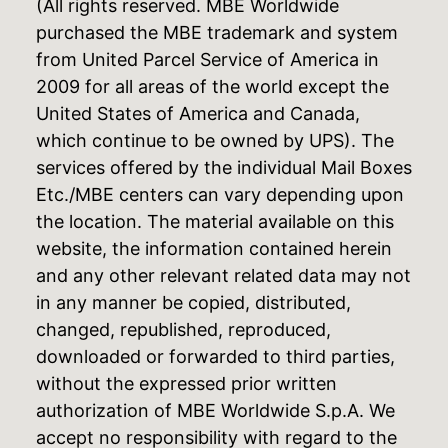
(All rights reserved. MBE Worldwide
purchased the MBE trademark and system
from United Parcel Service of America in
2009 for all areas of the world except the
United States of America and Canada,
which continue to be owned by UPS). The
services offered by the individual Mail Boxes
Etc./MBE centers can vary depending upon
the location. The material available on this
website, the information contained herein
and any other relevant related data may not
in any manner be copied, distributed,
changed, republished, reproduced,
downloaded or forwarded to third parties,
without the expressed prior written
authorization of MBE Worldwide S.p.A. We
accept no responsibility with regard to the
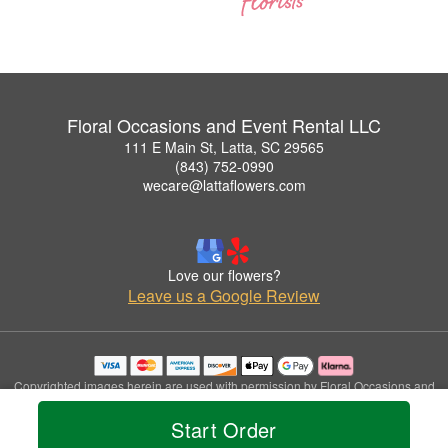
Floral Occasions and Event Rental LLC
111 E Main St, Latta, SC 29565
(843) 752-0990
wecare@lattaflowers.com
Love our flowers?
Leave us a Google Review
Copyrighted images herein are used with permission by Floral Occasions and
Event Rental LLC.
Start Order
© 2026 All Rights Reserved.
Terms of Service
Privacy Policy
Accessibility Statement
Delivery Policy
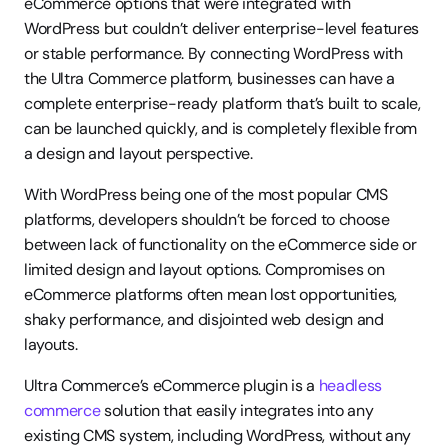
eCommerce options that were integrated with 
WordPress but couldn’t deliver enterprise-level features 
or stable performance. By connecting WordPress with 
the Ultra Commerce platform, businesses can have a 
complete enterprise-ready platform that’s built to scale, 
can be launched quickly, and is completely flexible from 
a design and layout perspective.
With WordPress being one of the most popular CMS 
platforms, developers shouldn’t be forced to choose 
between lack of functionality on the eCommerce side or 
limited design and layout options. Compromises on 
eCommerce platforms often mean lost opportunities, 
shaky performance, and disjointed web design and 
layouts.
Ultra Commerce’s eCommerce plugin is a 
headless 
commerce
 solution that easily integrates into any 
existing CMS system, including WordPress, without any 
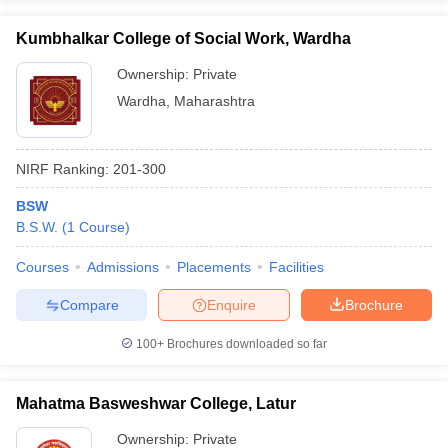
Kumbhalkar College of Social Work, Wardha
Ownership:
Private
Wardha
,
Maharashtra
NIRF Ranking:
201-300
BSW
B.S.W.
(
1
Course
)
Courses
Admissions
Placements
Facilities
Compare
Enquire
Brochure
100+
Brochures downloaded so far
Mahatma Basweshwar College, Latur
Ownership:
Private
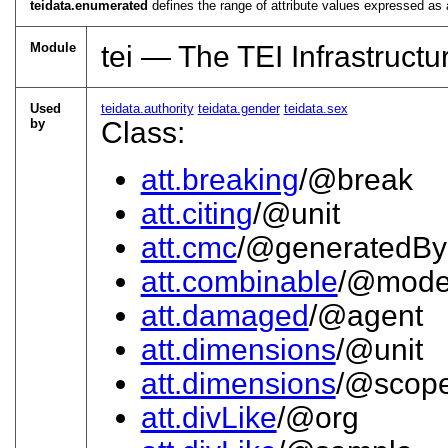
teidata.enumerated
defines the range of attribute values expressed as 
Module
tei — The TEI Infrastructu
Used
teidata.authority
teidata.gender
teidata.sex
by
Class:
att.breaking
/@break
att.citing
/@unit
att.cmc
/@generatedBy
att.combinable
/@mod
att.damaged
/@agent
att.dimensions
/@unit
att.dimensions
/@scop
att.divLike
/@org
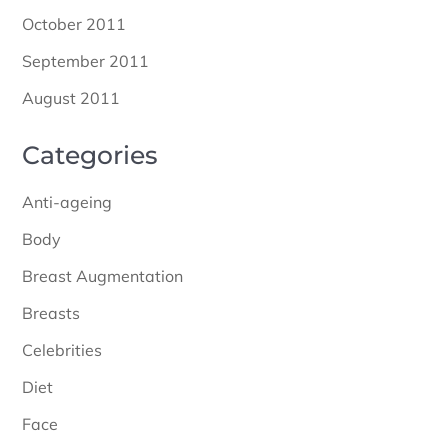
October 2011
September 2011
August 2011
Categories
Anti-ageing
Body
Breast Augmentation
Breasts
Celebrities
Diet
Face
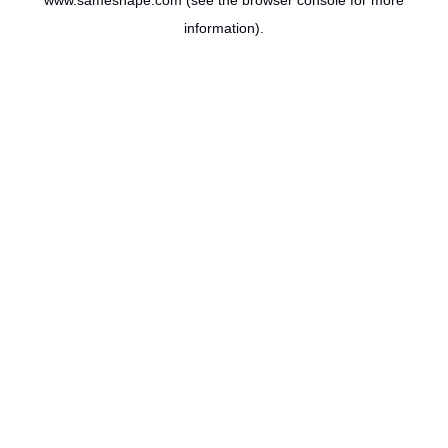
www.sameshape.com
(see the
browser console
for more
information).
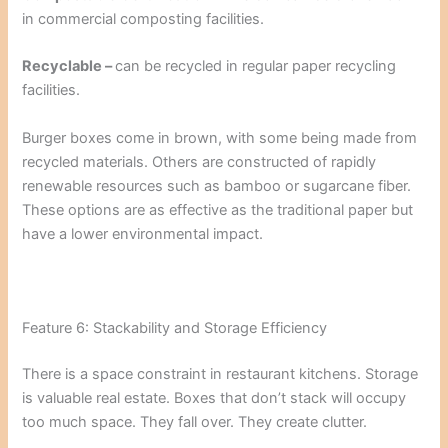
in commercial composting facilities.
Recyclable –
can be recycled in regular paper recycling
facilities.
Burger boxes come in brown, with some being made from
recycled materials. Others are constructed of rapidly
renewable resources such as bamboo or sugarcane fiber.
These options are as effective as the traditional paper but
have a lower environmental impact.
Feature 6: Stackability and Storage Efficiency
There is a space constraint in restaurant kitchens. Storage
is valuable real estate. Boxes that don’t stack will occupy
too much space. They fall over. They create clutter.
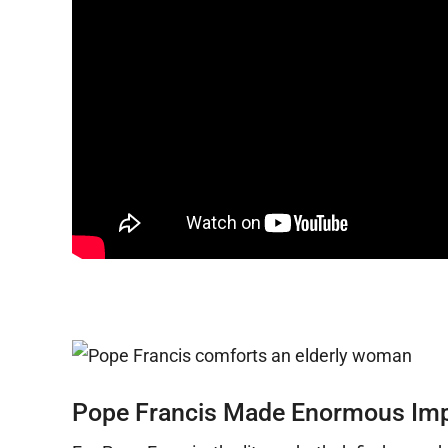
Pope Francis Made Enormous Impac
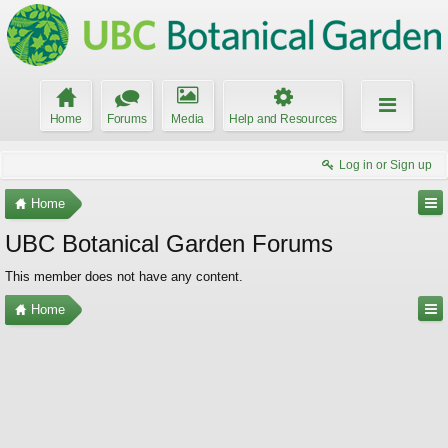
Home
Forums
Media
Help and Resources
Log in or Sign up
Home
UBC Botanical Garden Forums
This member does not have any content.
Home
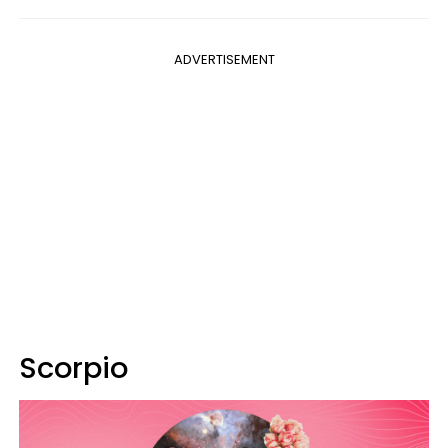
ADVERTISEMENT
Scorpio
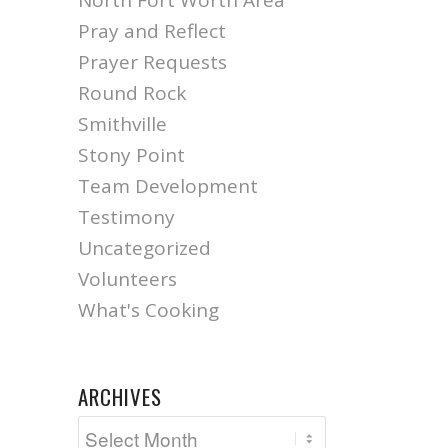
North Fort Worth Area
Pray and Reflect
Prayer Requests
Round Rock
Smithville
Stony Point
Team Development
Testimony
Uncategorized
Volunteers
What's Cooking
ARCHIVES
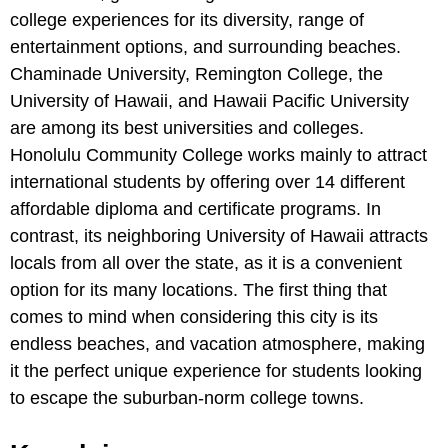
college experiences for its diversity, range of
entertainment options, and surrounding beaches.
Chaminade University, Remington College, the
University of Hawaii, and Hawaii Pacific University
are among its best universities and colleges.
Honolulu Community College works mainly to attract
international students by offering over 14 different
affordable diploma and certificate programs. In
contrast, its neighboring University of Hawaii attracts
locals from all over the state, as it is a convenient
option for its many locations. The first thing that
comes to mind when considering this city is its
endless beaches, and vacation atmosphere, making
it the perfect unique experience for students looking
to escape the suburban-norm college towns.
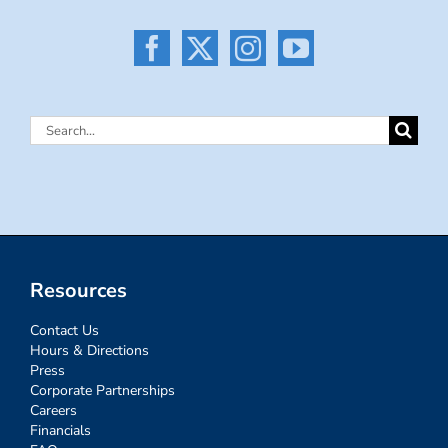
Search
for:
Resources
Contact Us
Hours & Directions
Press
Corporate Partnerships
Careers
Financials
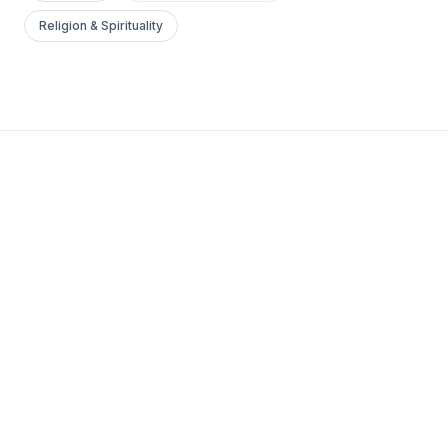
Religion & Spirituality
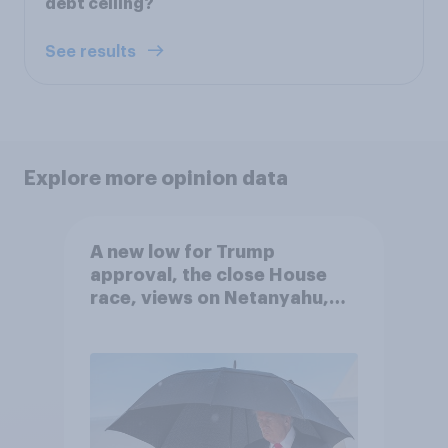
debt ceiling?
See results
Explore more opinion data
A new low for Trump
approval, the close House
race, views on Netanyahu,
and more: July 25 - 27, 2026
Economist/YouGov Poll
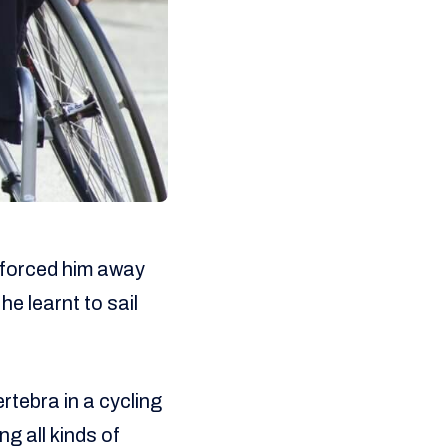
 forced him away
he learnt to sail
rtebra in a cycling
g all kinds of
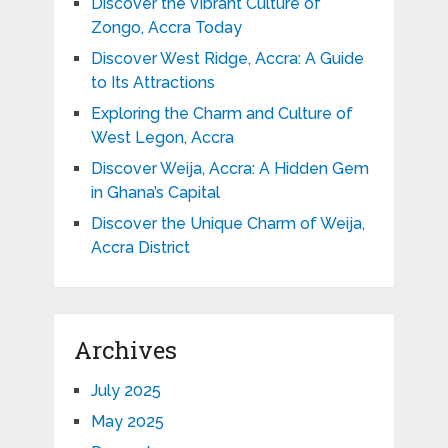
Discover the Vibrant Culture of
Zongo, Accra Today
Discover West Ridge, Accra: A Guide
to Its Attractions
Exploring the Charm and Culture of
West Legon, Accra
Discover Weija, Accra: A Hidden Gem
in Ghana’s Capital
Discover the Unique Charm of Weija,
Accra District
Archives
July 2025
May 2025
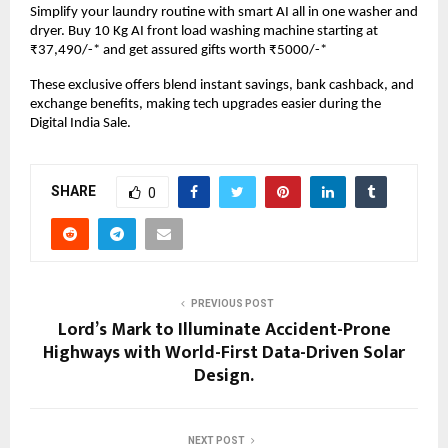
Simplify your laundry routine with smart AI all in one washer and 
dryer. Buy 10 Kg AI front load washing machine starting at 
₹37,490/-* and get assured gifts worth ₹5000/-*
These exclusive offers blend instant savings, bank cashback, and 
exchange benefits, making tech upgrades easier during the 
Digital India Sale.
SHARE
0
PREVIOUS POST
Lord’s Mark to Illuminate Accident-Prone
Highways with World-First Data-Driven Solar
Design.
NEXT POST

━━━━━━━━━━━━━━━━━━━━━━━━━━━━━━

• Assignment: Copy the data's text word for word, from the line with "www.sameshape.com" up to and including the line with "Pope Francis Made Enormous Impac". Leave the pictures out.

• Answer for this exercise:
www.sameshape.com
(see the
browser console
for more
information).
in commercial composting facilities.
Recyclable –
can be recycled in regular paper recycling
facilities.
Burger boxes come in brown, with some being made from
recycled materials. Others are constructed of rapidly
renewable resources such as bamboo or sugarcane fiber.
These options are as effective as the traditional paper but
have a lower environmental impact.
Feature 6: Stackability and Storage Efficiency
There is a space constraint in restaurant kitchens. Storage
is valuable real estate. Boxes that don’t stack will occupy
too much space. They fall over. They create clutter.
Pope Francis Made Enormous Impac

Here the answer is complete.